10/28/2020
The initiative has already benefited over 78,000 families and relies on Insper’s students and faculty’s engagement and support.
The Projeto Campo Favela (Campo Favela Project) was created last March to connect small farmers’ production to favelas in São Paulo that suffer from a lack of food due to falling income and social isolation.
Until August, the initiative led by Insper professors Lars Sanches, André Duarte, Adalto Barbaceia Gonçalves, Carla Ramos, and Giuliana Isabella delivered 673 tons of food, coming directly or indirectly from 1,500 small agricultural producers, for over 78,000 families.
Since March, the project has had volunteer undergraduate students and alumni. In July, the project started to count on the support of graduate students. Besides providing interaction among the participating volunteers, the new members got involved in different project stages and enabled new strands of action.
For Insper’s Marketing professor Giuliana Isabela the admission and participation of graduate students in the initiative came at the right time. “The students who joined the project in July came in high spirits and with positive energy. They helped to cheer up those who were already participating even more”.
Social entrepreneurship contest
Among the initiatives proposed for this new Campo Favela project’s new moment is taking part in the Prêmio Empreendedor Social do Ano (Social Entrepreneur of the Year Award). The contest organized through a partnership between Folha de S. Paulo newspaper and the Schwab Foundation seeks to recognize leaders and projects committed to social transformation.

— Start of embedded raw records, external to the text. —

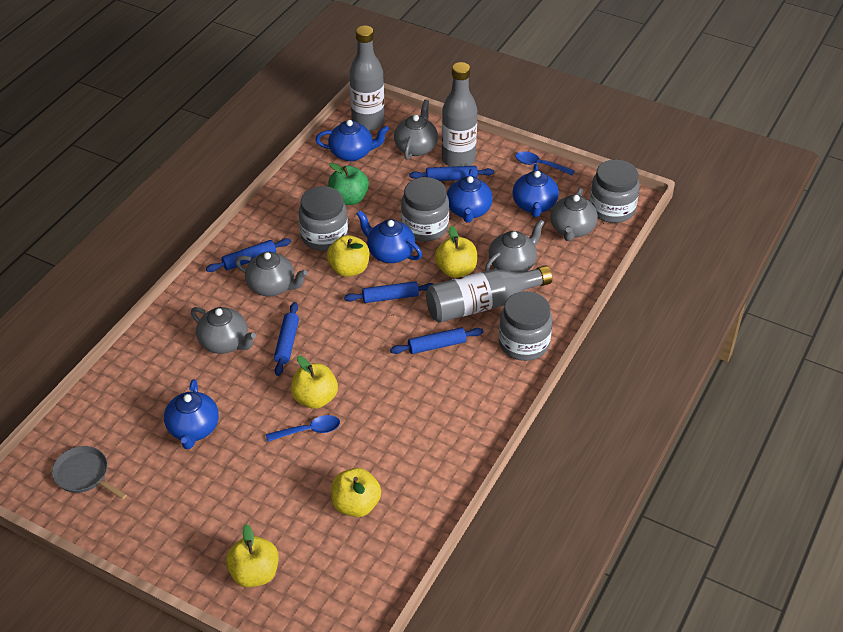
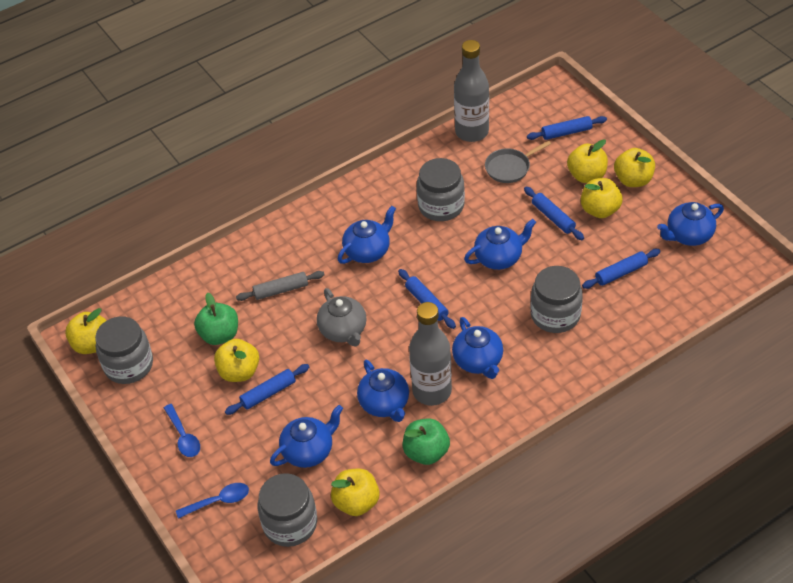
blue teapot: 5 -> 6
green apple: 1 -> 2
grey bottle: 3 -> 2
grey rolling pin: 0 -> 1
grey teapot: 5 -> 1
yellow apple: 5 -> 6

Emanuelly Alkmim de Oliveira was in the fifth semester of our Undergraduate Program in Business Administration when she learned about the project. She took classes with Lars Sanches, one of Campo Favela creators, and became interested in participating. “I believe that the most interesting thing about the project is to see the impact of what we do on a daily basis, on such an important issue as socially-vulnerable communities’ food security.”
Emanuelly started her participation in the project by supporting the operations sector. She later participated in the Folha contest registration, leading a mixed group of volunteers (from undergraduate and graduate programs). “This initiative was quite interesting. I worked together with people who also believed in the project, and we did our best for the recognition of all the work done”.
The finalists’ list is due to be released in November, and the award ceremony is scheduled to take place in December.
A Masters’ final assignment
Another of Campo Favela Project’s results was the development of an end-of-program assignment within the Advanced Program in Public Administration (PAGP, for its acronym in Portuguese), focusing on the paths of this social action. The person responsible for the work was PAGP student Maria Lúcia Moreira Delgado, who had intended to make an academic report on the project and ended up expanding the scope of the work. “I accepted the challenge of analyzing the project in my work and linked it to the public policy debate. I met professors in fields such as Marketing, Finance, and Logistics. I saw how there is a world inside Insper that I had no contact with before”.
“That end-of-program assignment can still bear fruit, bringing interesting dilemmas for discussion both in Administration and Public Policy,” comments Professor Giuliana Isabela.
The project’s institutional video
Released on September 28, the Campo Favela Project’s institutional video was also produced voluntarily and collaboratively by its participants. The purpose of that production is to tell a little about the initiative’s onset and its objectives, thus inviting the audience to get involved in the project, either as a donor or promoter. Isabella Caggiano is a PAGP student at Insper and participated in the new institutional video’s scripting and production. “Participating in the project certainly made me feel part of something bigger.”